PPAR-γ is a nuclear receptor that is activated when PGC-1a (PPAR-y coactivator-1alpha) interacts with PPAR-γ. This complex activates the transcription of various genes, most importantly:
- the complex activates the transcription factor Nrf1 resulting in the translation of genes related to mitochondrial biogenesis and oxidative metabolism.
- the complex interacts with Mef2 and Nfat, two transcription factors involved in the gene expression of type I myofibers.
Mef2 and Nfat can also be activated independently of PPAR-γ-PGC-1a complex activation. How?
With the use of Ca2+ calcineurin or CaM kinases
How does endurance training stimulate the biosynthesis of mitochondria?

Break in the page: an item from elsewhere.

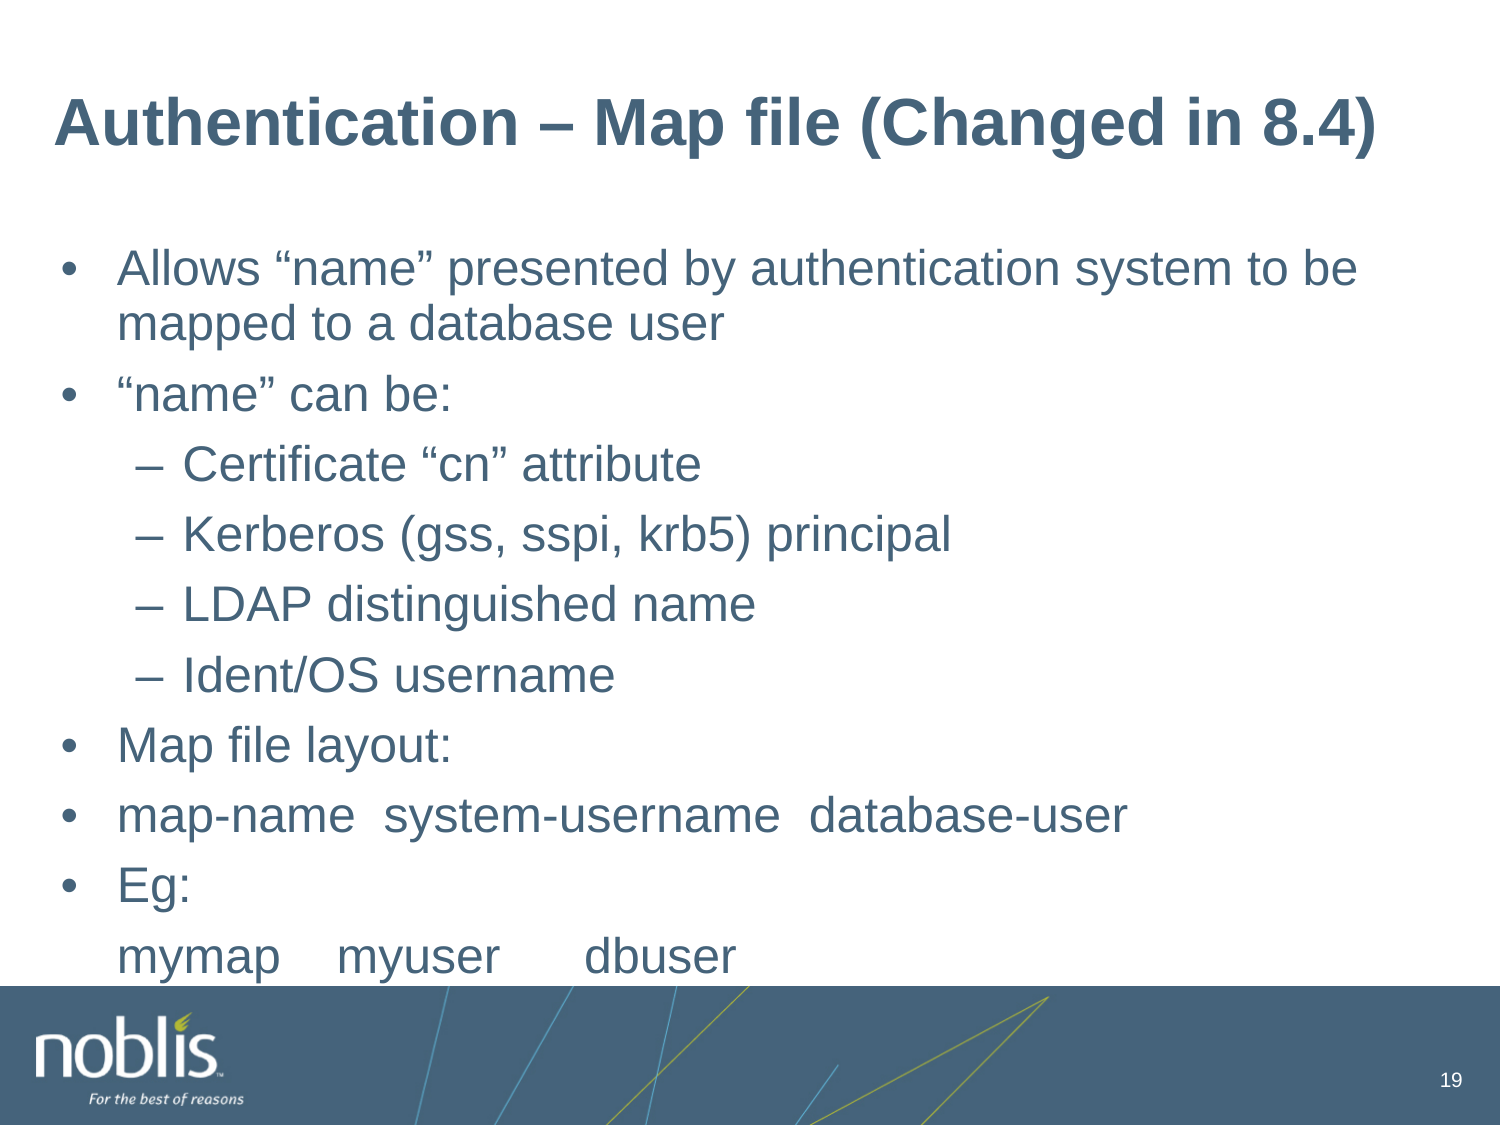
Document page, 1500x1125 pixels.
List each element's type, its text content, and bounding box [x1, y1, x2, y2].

picture [0, 986, 1500, 1125]
list Allows “name” presented by authentication system to be mapped to a database user “name” can be: Certificate “cn” attribute Kerberos (gss, sspi, krb5) principal LDAP distinguished name Ident/OS username Map file layout: map-name system-username database-user Eg: mymap myuser dbuser [60, 239, 1437, 984]
title Authentication – Map file (Changed in 8.4) [53, 38, 1438, 211]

During (endurance) exercise, your muscles contract repeatedly. Muscles contract as a result of the activation of the sarcoplasmic reticulum (SR) by ATP. Activation of the SR results in the release of Ca2+, which serves as an intracellular messenger molecule for the activation of calcineurin, CaMKII and p-AMPK. These molecules activate other molecules like PGC-1a, COX and citrate synthase (also Mef2 and Nfat), resulting in the biosynthesis of mitochondria.
What relationship exists between the number of nuclei per mm muscle fiber length and the total fiber cross-sectional area (FCSA)?

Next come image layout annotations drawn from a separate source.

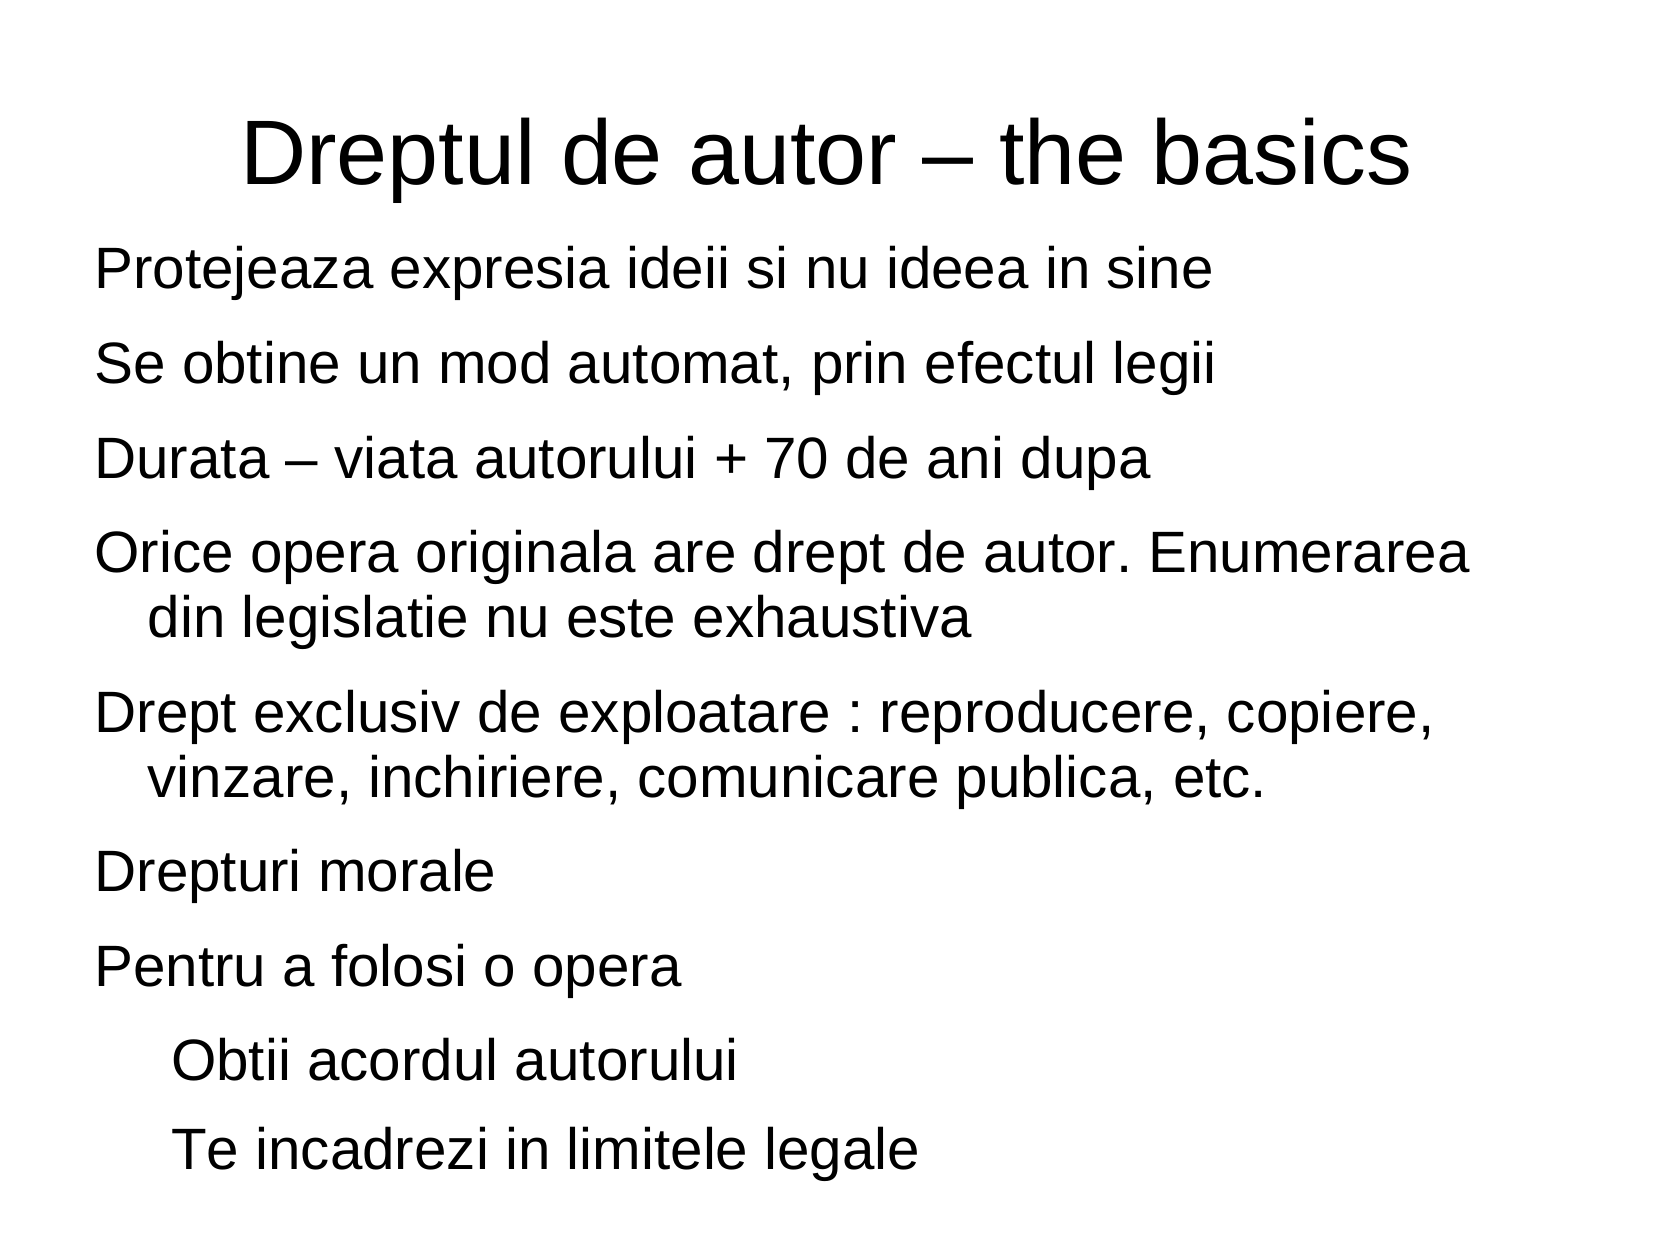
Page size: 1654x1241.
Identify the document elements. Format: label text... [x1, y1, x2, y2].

list Protejeaza expresia ideii si nu ideea in sine Se obtine un mod automat, prin efectul legii Durata – viata autorului + 70 de ani dupa Orice opera originala are drept de autor. Enumerarea din legislatie nu este exhaustiva Drept exclusiv de exploatare : reproducere, copiere, vinzare, inchiriere, comunicare publica, etc. Drepturi morale Pentru a folosi o opera Obtii acordul autorului Te incadrezi in limitele legale [76, 236, 1565, 1180]
title Dreptul de autor – the basics [82, 49, 1571, 257]
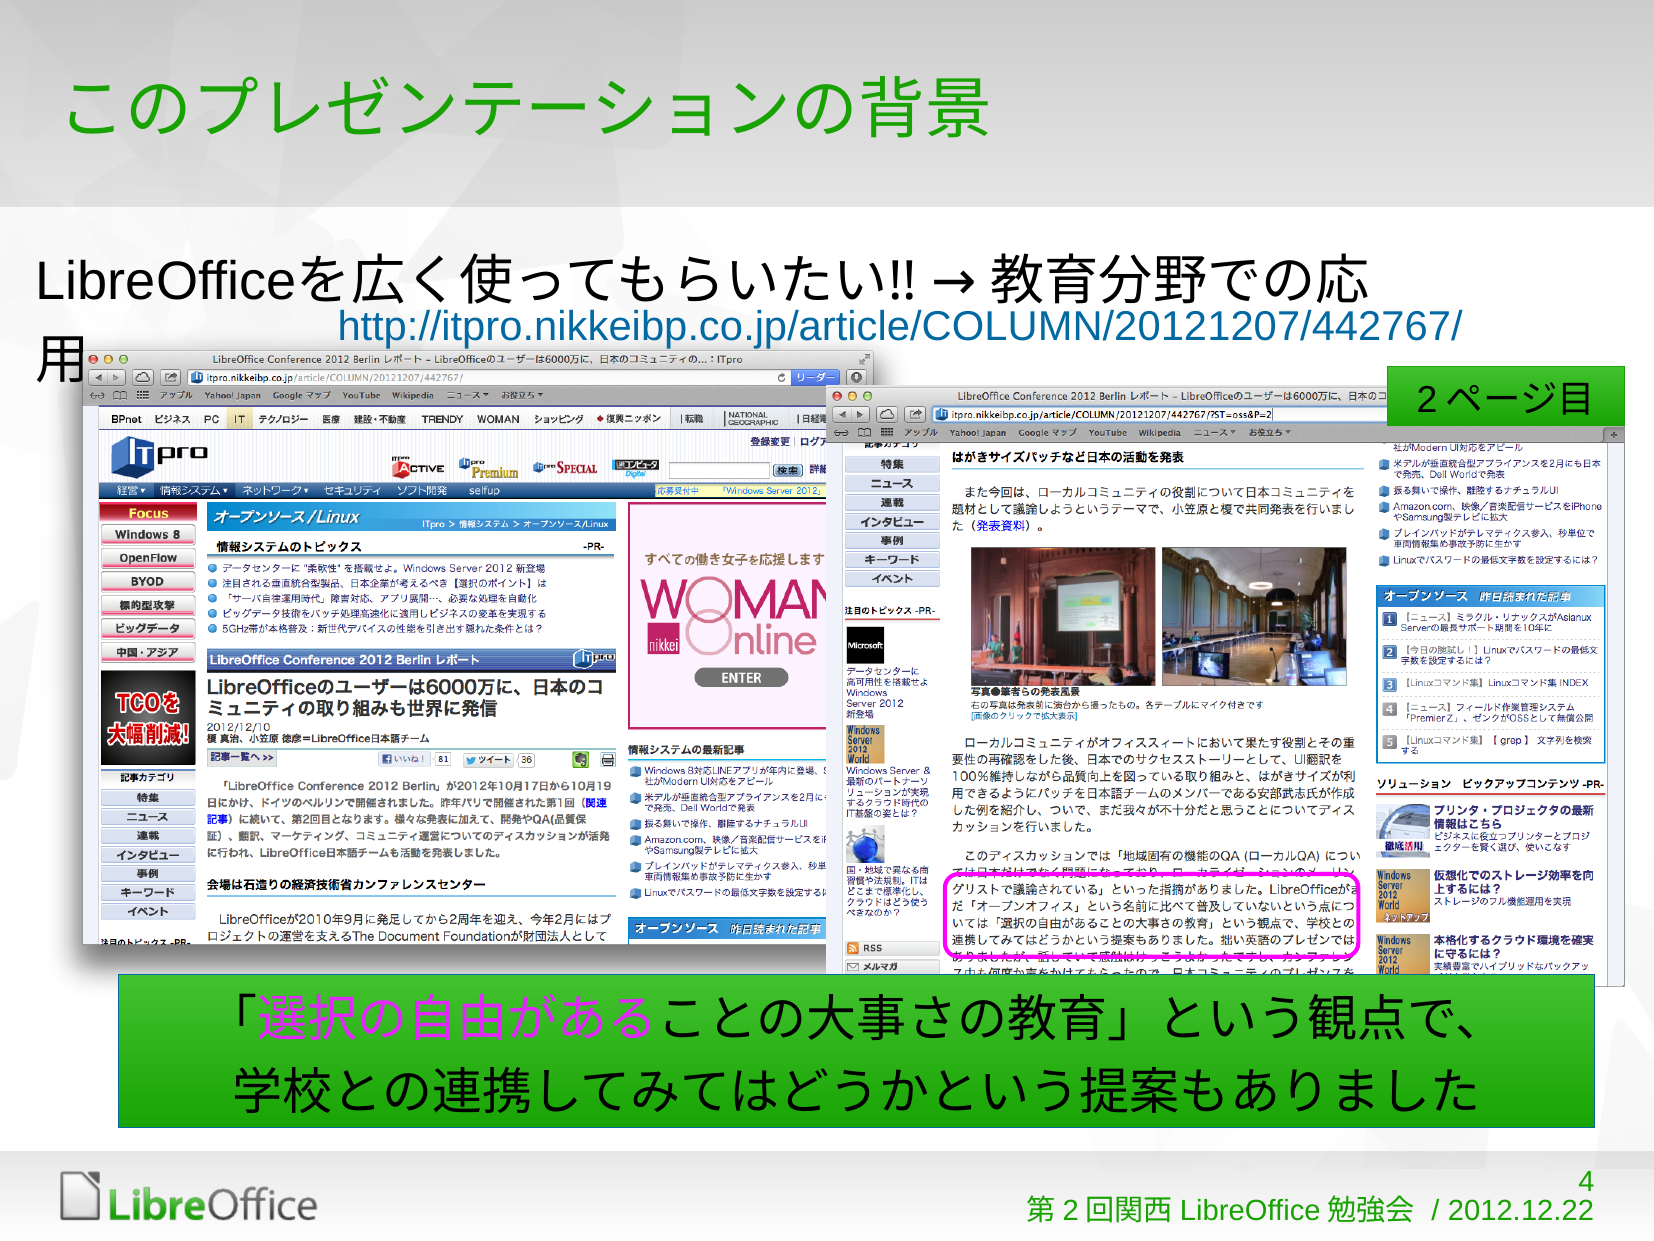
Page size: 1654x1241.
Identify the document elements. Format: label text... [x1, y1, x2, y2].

text_box 「選択の自由があることの大事さの教育」という観点で、 学校との連携してみてはどうかという提案もありました [118, 974, 1595, 1128]
text_box http://itpro.nikkeibp.co.jp/article/COLUMN/20121207/442767/ [322, 295, 1477, 357]
picture [0, 0, 1654, 1169]
text_box LibreOfficeを広く使ってもらいたい!! → 教育分野での応用 [35, 236, 1418, 297]
title このプレゼンテーションの背景 [59, 29, 1595, 178]
picture [41, 1152, 337, 1240]
text_box 2ページ目 [1387, 366, 1625, 426]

The amount of nuclei/mm fiber length is associated with the amount of FCSA. So a high number of nuclei/mm fiber length = a high total of FCSA.
What are satellite cells?
Multipotent cells found in mature muscles. They are precursors of skeletal muscle cells. Normally, they are in their native, quiescent state (i.e. not dividing/differentiating). But when muscle tissue is damaged due to injury or exercise, satellite cells become activated, which leads to proliferation and differentiation into myoblasts (muscle precursor cells capable of fusing to form new muscle fibers or repairing damaged ones).

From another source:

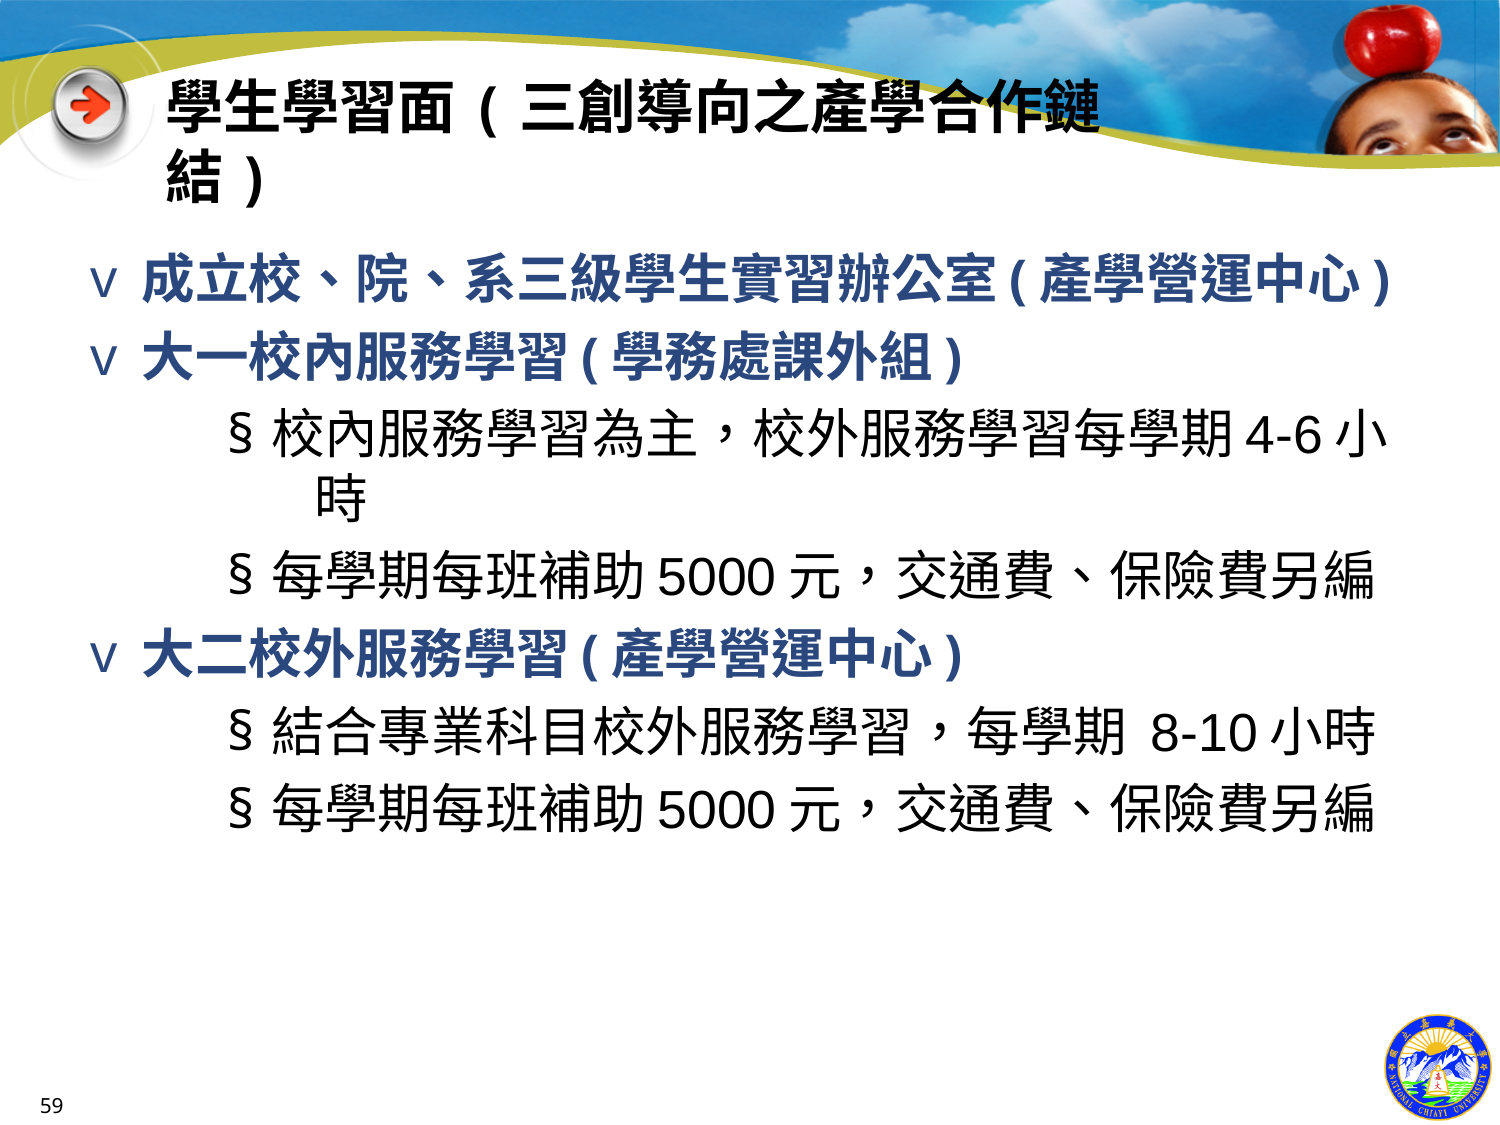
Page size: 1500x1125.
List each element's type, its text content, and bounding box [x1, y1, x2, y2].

text_box [24, 1084, 376, 1125]
list 成立校、院、系三級學生實習辦公室(產學營運中心) 大一校內服務學習(學務處課外組) 校內服務學習為主，校外服務學習每學期4-6小時 每學期每班補助5000元，交通費、保險費另編 大二校外服務學習(產學營運中心) 結合專業科目校外服務學習，每學期 8-10小時 每學期每班補助5000元，交通費、保險費另編 [75, 237, 1426, 1051]
title 學生學習面(三創導向之產學合作鏈結) [150, 62, 1199, 155]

The following molecules are involved in mechanosensation. Explain in short their primary function in mechanosensation.
- Dystrophin-associated glycoprotein complex
- Costameres
- Focal Adhesion Kinase (FAK)
- Calcium
- Phospholipid cleaving enzyme phospholipase D (PLD)
- Dystrophin-associated glycoprotein complex (DAGC): complex found in muscle cells that connects cytoskeleton to extracellular matrix -> role in maintaining structural integrity of muscle fibers.
- Costameres: located at Z-lines of muscle cells, play a role in transmitting mechanical forces between cytoskeleton and ECM.
- Focal Adhesion Kinase (FAK): activated in response to mechanical forces and plays a role in signal transduction of pathways for cell adhesion and mechanotransduction.
- Calcium: mechanical forces can lead to intracellular calcium level changes, which can trigger various cellular responses, such as muscle contraction.
- Phospholipid cleaving enzyme phospholipase D (PLD): enzyme that cleaves phospholipids to generate lipid second messengers.
Explain why there is time-dependent activation of mTOR (in the context of exercise).
- Pre-exercise: basal level of mTOR activity
- During-exercise: muscle cells experience mechanical stress/load and damage, which triggers growth factors such as insulin-like growth factor 1 (IGF-1) and the activation of mTOR.
- Post-exercise: mTOR activation may increase in the hours following exercise, because mTOR is essential for muscle repair, growth and adaptation.
What are reactive oxygen and nitrogen species (RONS)?
RONS are molecules containing oxygen or nitrogren atoms that are produced during various processes (metabolism, UV light, radiation, smoking, air pollution, inflammation) capable of causing DNA or protein damage.